> _What is required_:
Retype only the lines below from the one with "[71,837,126,851] All the" to the one with "[50,716,226,726] AbstractValidatorProvider ->", inclusive, skipping every image.

Dataset START

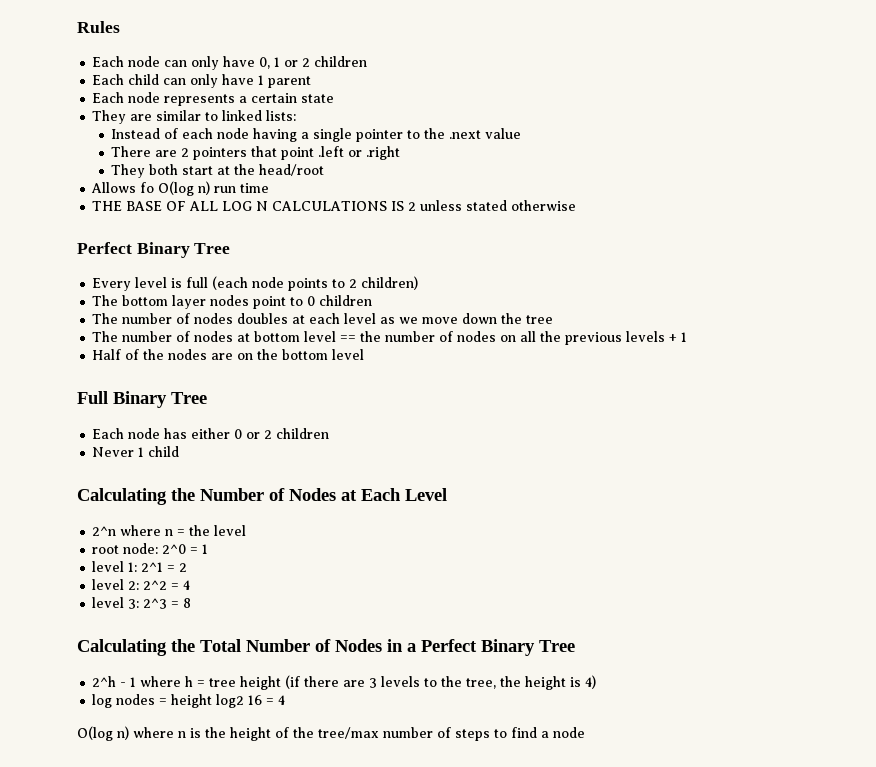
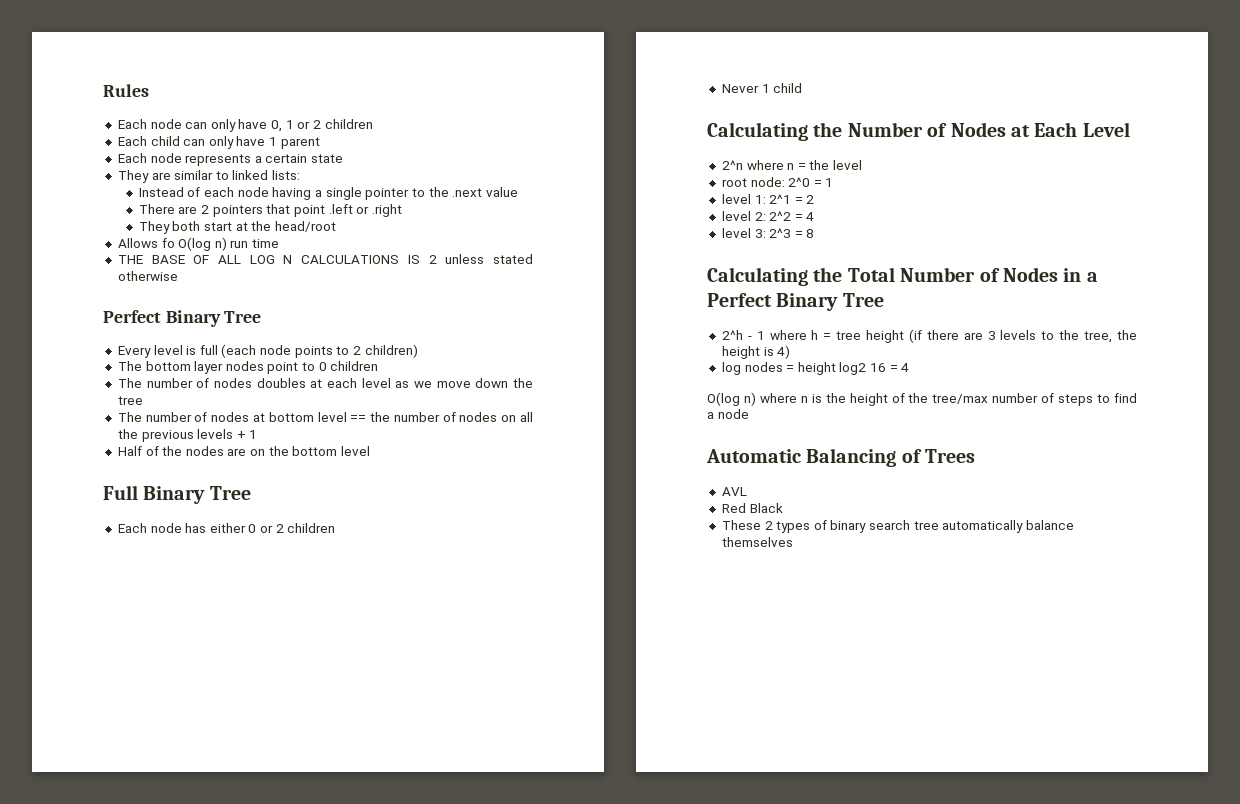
(585, 732) none -> [706,448,976,467] [721,487,747,496] [721,503,783,513] [721,520,1075,533] [721,537,793,547] // Automatic Balancing of Trees // AVL // Red Black // These 2 types of binary search tree automatically balance themselves

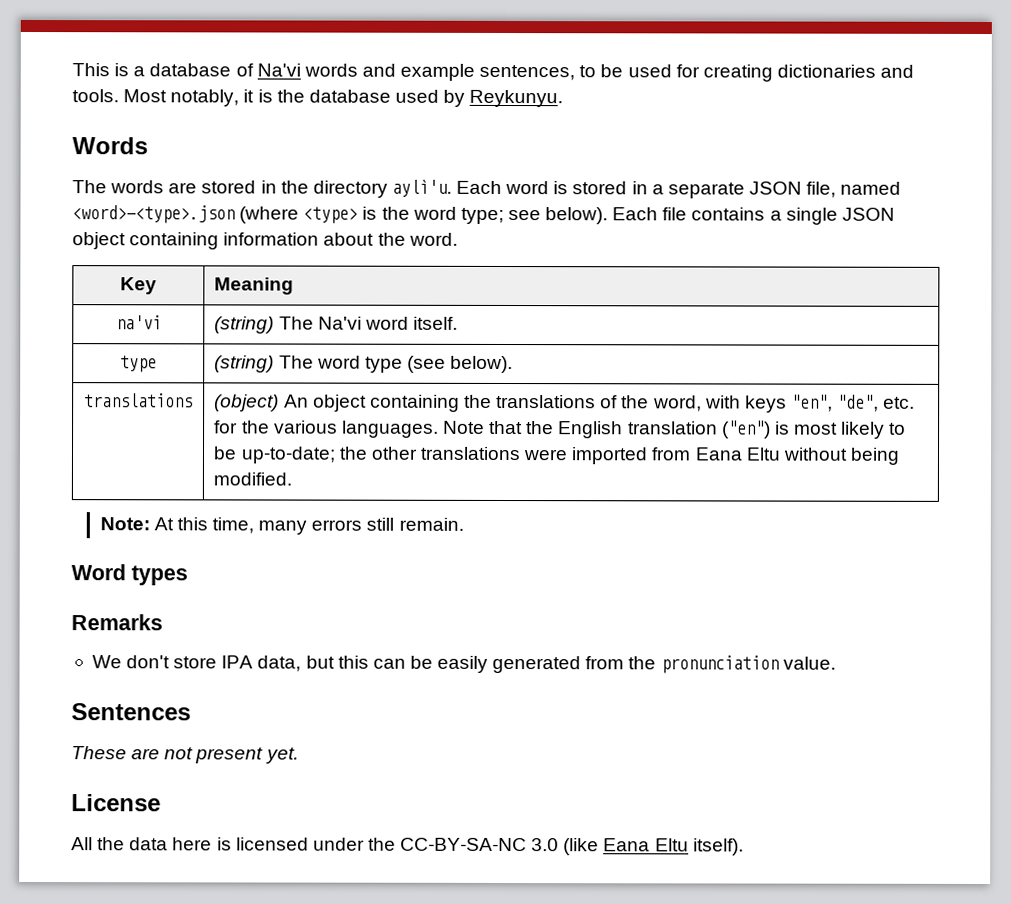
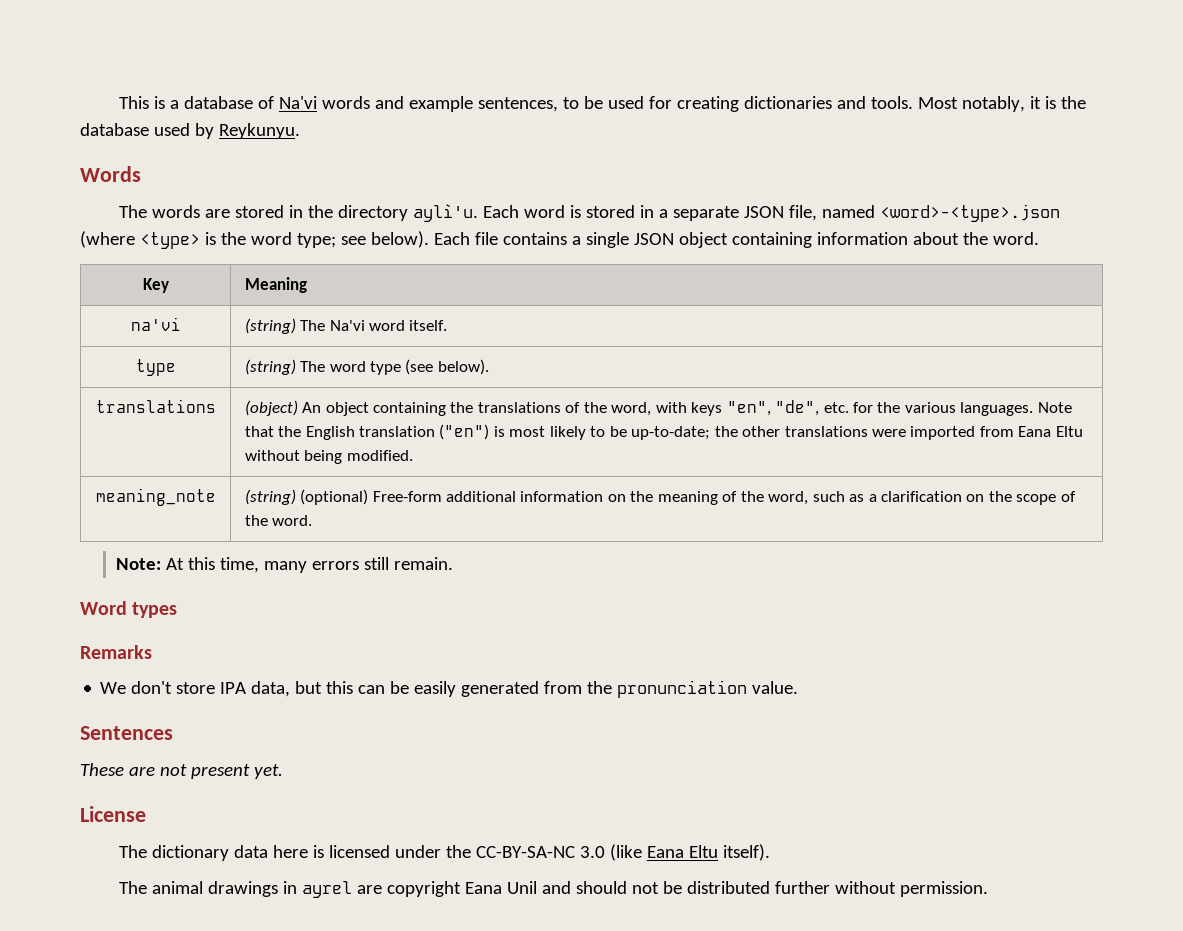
(293, 479) none -> [95,488,216,506] [244,489,1076,505] [244,515,313,526] // meaning_note | (string) (optional) Free-form additional information on the meaning of the word, such as a clarification on the scope of the word.
[71,837,126,851] All the -> [119,845,230,861] The dictionary
(744, 847) none -> [119,881,989,898] // The animal drawings in ayrel are copyright Eana Unil and should not be distributed further without permission.

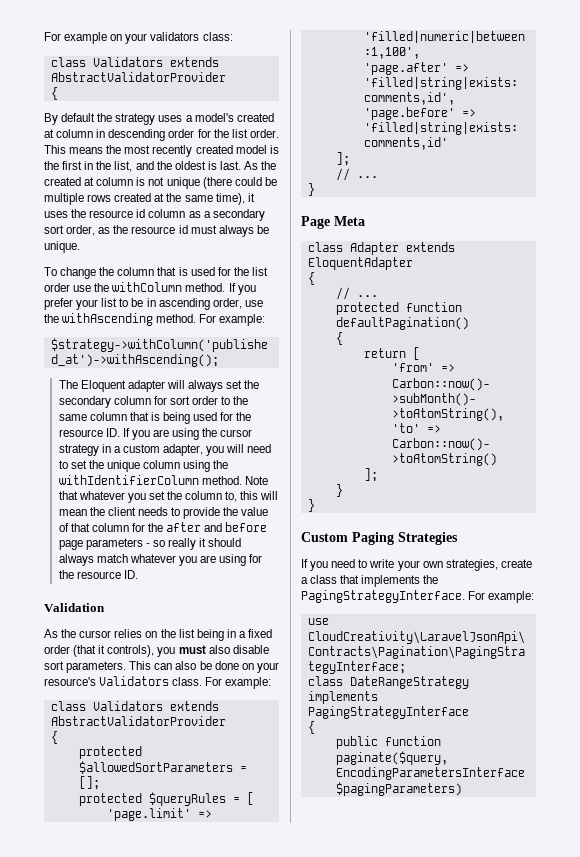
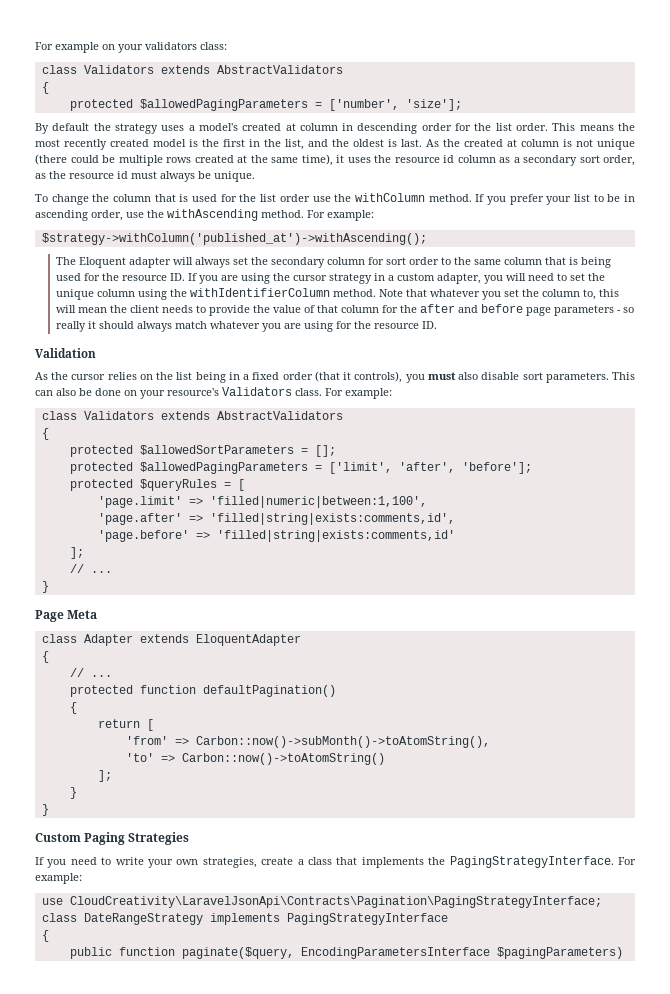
[50,72,226,82] [50,87,58,100] AbstractValidatorProvider // { -> [216,65,343,74] [41,82,49,94] [69,99,462,111] AbstractValidators // { // protected $allowedPagingParameters = ['number', 'size'];
[50,716,226,726] AbstractValidatorProvider -> [216,411,343,420] AbstractValidators
(100, 783) none -> [69,462,532,474] // protected $allowedPagingParameters = ['limit', 'after', 'before'];

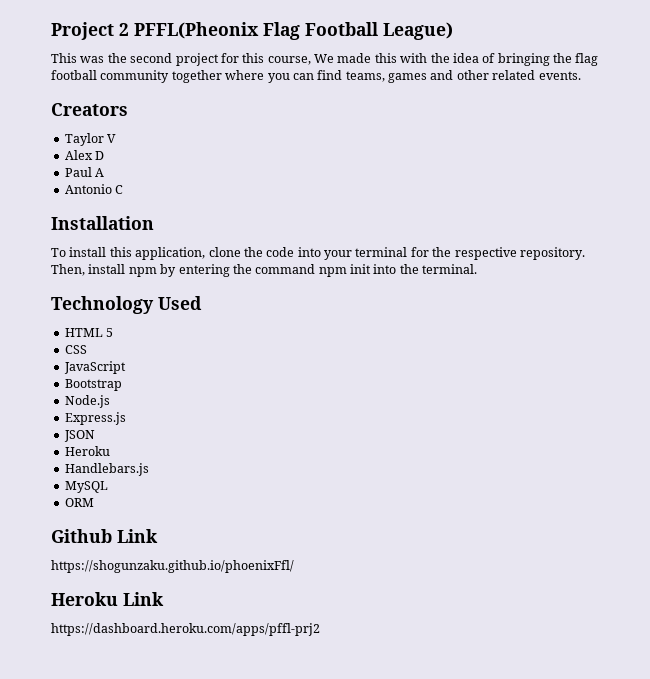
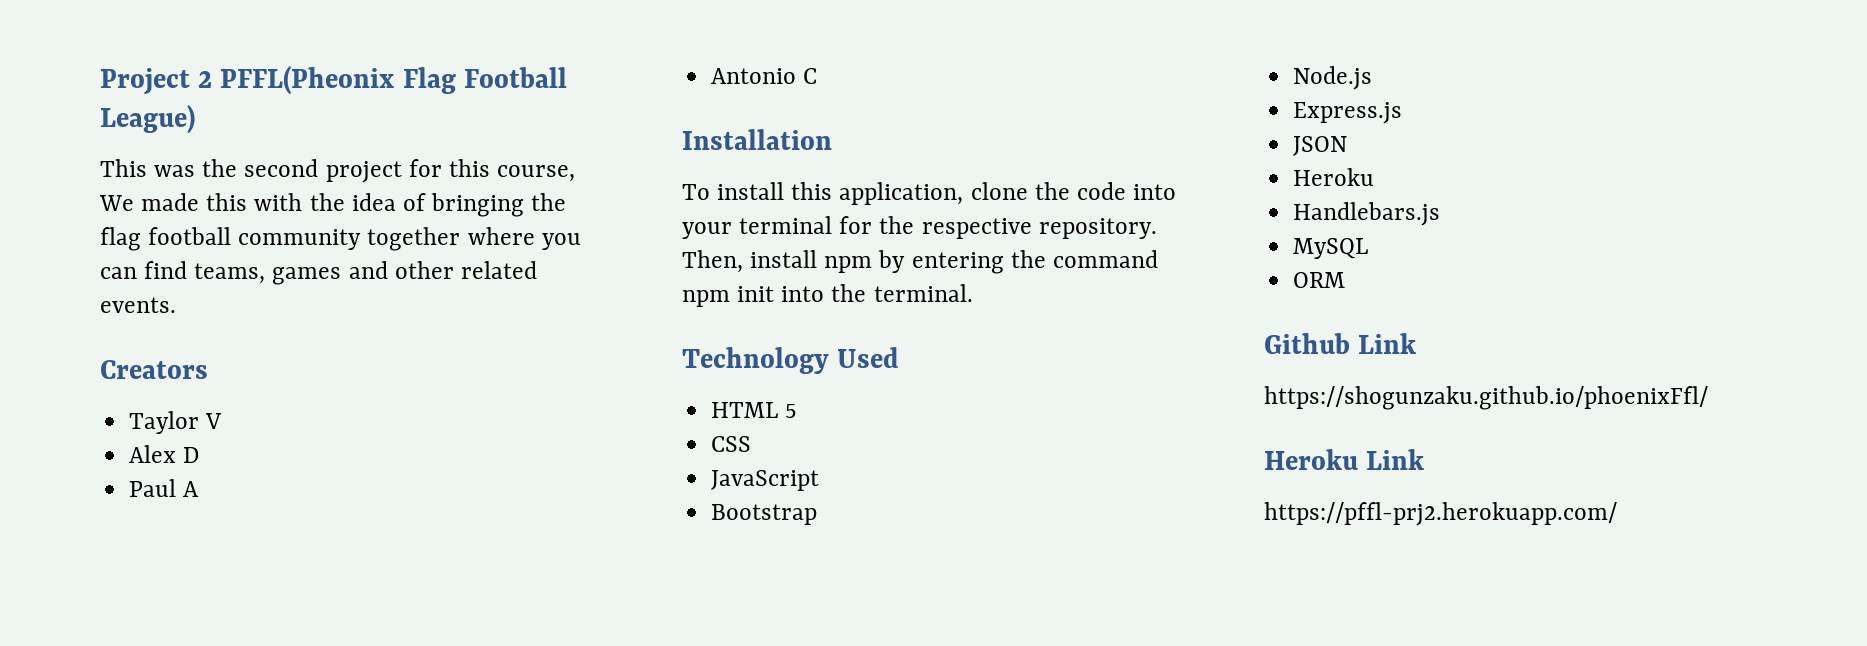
[51,623,320,636] https://dashboard.heroku.com/apps/pffl-prj2 -> [1264,502,1617,526] https://pffl-prj2.herokuapp.com/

Dataset END

> _Task response_:
[71,837,126,851] All the -> [119,845,230,861] The dictionary
(744, 847) none -> [119,881,989,898] // The animal drawings in ayrel are copyright Eana Unil and should not be distributed further without permission.

[50,72,226,82] [50,87,58,100] AbstractValidatorProvider // { -> [216,65,343,74] [41,82,49,94] [69,99,462,111] AbstractValidators // { // protected $allowedPagingParameters = ['number', 'size'];
[50,716,226,726] AbstractValidatorProvider -> [216,411,343,420] AbstractValidators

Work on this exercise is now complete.